Birinci tip otobreşleşme ile geçirgenliğin artabileceği bazik lav akıntılarının geçirgen vesiküler en üst kısımları içinde oluşur. Cevherleşme normal olarak nabit bakır şeklindedir. En iyi örnek Kuzey Michigan Keweenaw Yarımadası’nın Geç Prekambriyen bazaltları içinde oluşur. Bu yatakta 6 ana üretim seviyesi vardır. Bunlardan 5’i lav akıntılarının üstündedir ve bir tanesi de konglomera içindedir. Cevher kütlelerinin ortalama kalınlığı 4 metredir ve tenörü %0.8 Cu’dur. Ara sıra masif bakır diye adlandırılan damarlar bulunmuştur. Bunlardan birinin kütlesi 500 ton’dur.

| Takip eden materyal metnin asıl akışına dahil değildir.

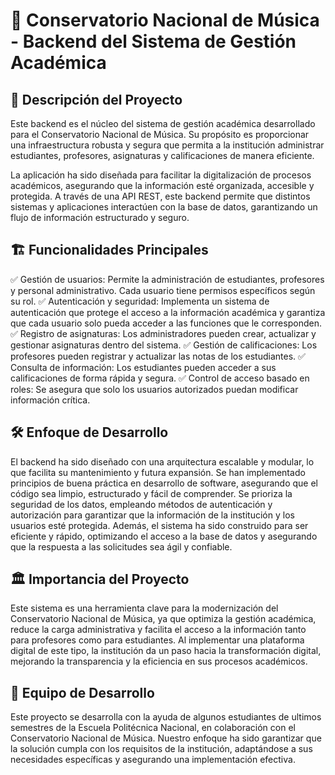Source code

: # 🎼 Conservatorio Nacional de Música - Backend del Sistema de Gestión Académica

## 📌 Descripción del Proyecto
Este backend es el núcleo del sistema de gestión académica desarrollado para el Conservatorio Nacional de Música. Su propósito es proporcionar una infraestructura robusta y segura que permita a la institución administrar estudiantes, profesores, asignaturas y calificaciones de manera eficiente.

La aplicación ha sido diseñada para facilitar la digitalización de procesos académicos, asegurando que la información esté organizada, accesible y protegida. A través de una API REST, este backend permite que distintos sistemas y aplicaciones interactúen con la base de datos, garantizando un flujo de información estructurado y seguro.

## 🏗️ Funcionalidades Principales
✅ Gestión de usuarios: Permite la administración de estudiantes, profesores y personal administrativo. Cada usuario tiene permisos específicos según su rol.
✅ Autenticación y seguridad: Implementa un sistema de autenticación que protege el acceso a la información académica y garantiza que cada usuario solo pueda acceder a las funciones que le corresponden.
✅ Registro de asignaturas: Los administradores pueden crear, actualizar y gestionar asignaturas dentro del sistema.
✅ Gestión de calificaciones: Los profesores pueden registrar y actualizar las notas de los estudiantes.
✅ Consulta de información: Los estudiantes pueden acceder a sus calificaciones de forma rápida y segura.
✅ Control de acceso basado en roles: Se asegura que solo los usuarios autorizados puedan modificar información crítica.

## 🛠️ Enfoque de Desarrollo
El backend ha sido diseñado con una arquitectura escalable y modular, lo que facilita su mantenimiento y futura expansión. Se han implementado principios de buena práctica en desarrollo de software, asegurando que el código sea limpio, estructurado y fácil de comprender.
Se prioriza la seguridad de los datos, empleando métodos de autenticación y autorización para garantizar que la información de la institución y los usuarios esté protegida.
Además, el sistema ha sido construido para ser eficiente y rápido, optimizando el acceso a la base de datos y asegurando que la respuesta a las solicitudes sea ágil y confiable.

## 🏛️ Importancia del Proyecto
Este sistema es una herramienta clave para la modernización del Conservatorio Nacional de Música, ya que optimiza la gestión académica, reduce la carga administrativa y facilita el acceso a la información tanto para profesores como para estudiantes.
Al implementar una plataforma digital de este tipo, la institución da un paso hacia la transformación digital, mejorando la transparencia y la eficiencia en sus procesos académicos.

## 👥 Equipo de Desarrollo
Este proyecto se desarrolla con la ayuda de algunos estudiantes de ultimos semestres de la Escuela Politécnica Nacional, en colaboración con el Conservatorio Nacional de Música. Nuestro enfoque ha sido garantizar que la solución cumpla con los requisitos de la institución, adaptándose a sus necesidades específicas y asegurando una implementación efectiva.
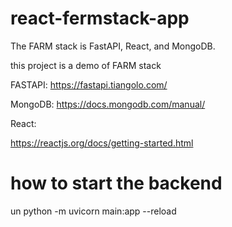 # react-fermstack-app

The FARM stack is FastAPI, React, and MongoDB. 

this project is a demo of FARM stack

FASTAPI:
https://fastapi.tiangolo.com/

MongoDB:
https://docs.mongodb.com/manual/

React:

https://reactjs.org/docs/getting-started.html

# how to start the backend
un python -m uvicorn main:app --reload
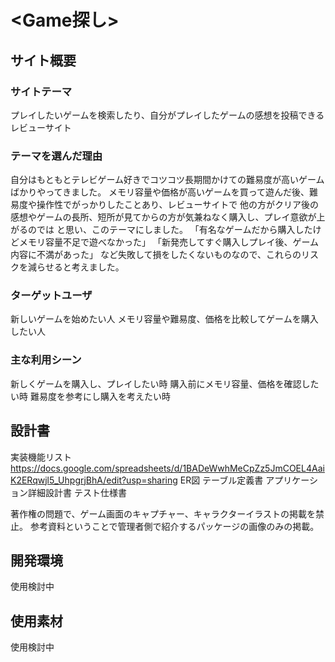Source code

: # <Game探し>

## サイト概要
### サイトテーマ
プレイしたいゲームを検索したり、自分がプレイしたゲームの感想を投稿できるレビューサイト

### テーマを選んだ理由
自分はもともとテレビゲーム好きでコツコツ長期間かけての難易度が高いゲームばかりやってきました。
メモリ容量や価格が高いゲームを買って遊んだ後、難易度や操作性でがっかりしたことあり、レビューサイトで
他の方がクリア後の感想やゲームの長所、短所が見てからの方が気兼ねなく購入し、プレイ意欲が上がるのでは
と思い、このテーマにしました。
「有名なゲームだから購入したけどメモリ容量不足で遊べなかった」
「新発売してすぐ購入しプレイ後、ゲーム内容に不満があった」
など失敗して損をしたくないものなので、これらのリスクを減らせると考えました。

### ターゲットユーザ
新しいゲームを始めたい人
メモリ容量や難易度、価格を比較してゲームを購入したい人

### 主な利用シーン
新しくゲームを購入し、プレイしたい時
購入前にメモリ容量、価格を確認したい時
難易度を参考にし購入を考えたい時

## 設計書
実装機能リスト　https://docs.google.com/spreadsheets/d/1BADeWwhMeCpZz5JmCOEL4AaiK2ERqwjl5_UhpgrjBhA/edit?usp=sharing
ER図
テーブル定義書
アプリケーション詳細設計書
テスト仕様書

著作権の問題で、ゲーム画面のキャプチャー、キャラクターイラストの掲載を禁止。
参考資料ということで管理者側で紹介するパッケージの画像のみの掲載。

## 開発環境
使用検討中

## 使用素材
使用検討中
　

Volkanik eşlenikli masif sülfid yatakları demir sülfidlerinin %90’ından fazlasını genellikle pirit olarak içerir. Bazı yataklarda ise pirotin de gelişmiştir. Bunlar genellikle volkanik birimler veya volkanik ile sedimanter yüzeyler arasında stratiform kütleler, mercekler ile bant benzeridirler. Bu yataklar üç sınıfa ayrılabilir :
a) Zn-Pb-Cu yatakları
b) Zn-Cu yatakları
c) Cu yatakları
En önemli ana kayaç riyolittir ve bu tip kayaçlara yalnızca Pb içeren cevherler eşlik eder. Cu sınıfı genellikle fakat değişebilir şekilde, mafik volkanik kayaçlara eşlik edilir. Masif sülfid yatakları, yaygın biçimde, gruplar halinde ve dizi(suksesyon) içinde bir seviye veya belli sayıdaki seviyeleri olan bir sahada oluşur. Bu seviyeler, volkanik kayaçların bileşimlerindeki değişiklikleri içerir. Bu değişiklikler volkanizmadan sedimantasyona veya basitçe volkanizmada bir aralıktan oluşabilir.

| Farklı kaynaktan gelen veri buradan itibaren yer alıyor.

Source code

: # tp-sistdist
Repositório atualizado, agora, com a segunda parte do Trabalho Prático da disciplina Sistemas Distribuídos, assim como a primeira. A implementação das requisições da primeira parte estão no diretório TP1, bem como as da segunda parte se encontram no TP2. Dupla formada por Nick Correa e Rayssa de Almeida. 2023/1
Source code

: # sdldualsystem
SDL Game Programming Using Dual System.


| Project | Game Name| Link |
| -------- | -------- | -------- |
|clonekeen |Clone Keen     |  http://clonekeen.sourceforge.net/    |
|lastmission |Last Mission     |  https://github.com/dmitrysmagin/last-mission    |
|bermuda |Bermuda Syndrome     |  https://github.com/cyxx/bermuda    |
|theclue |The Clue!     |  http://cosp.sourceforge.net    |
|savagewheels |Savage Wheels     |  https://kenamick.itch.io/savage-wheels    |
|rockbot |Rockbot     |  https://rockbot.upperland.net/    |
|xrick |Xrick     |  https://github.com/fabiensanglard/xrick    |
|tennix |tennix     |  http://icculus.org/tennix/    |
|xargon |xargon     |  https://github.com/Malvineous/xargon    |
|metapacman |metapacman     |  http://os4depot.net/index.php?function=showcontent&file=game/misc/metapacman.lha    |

Volkanoklastik kayaçlarla yakın bir ilişki vardır ve pek çok cevher kütlesi riyolit domlarının patlama ürünlerinin üzerinde yeralırlar. Bu tür yatakların altında genellikle cevher tenörüne ulaşabilen stokvorkler yeralır. Stokvorklü alan, üstlerinde yeralan masif sülfit yataklarını oluşturacak olan, mineralizasyonu sağlayan sıvıların geçmesine olanak veren besleyici kanallar gibi gözükürler.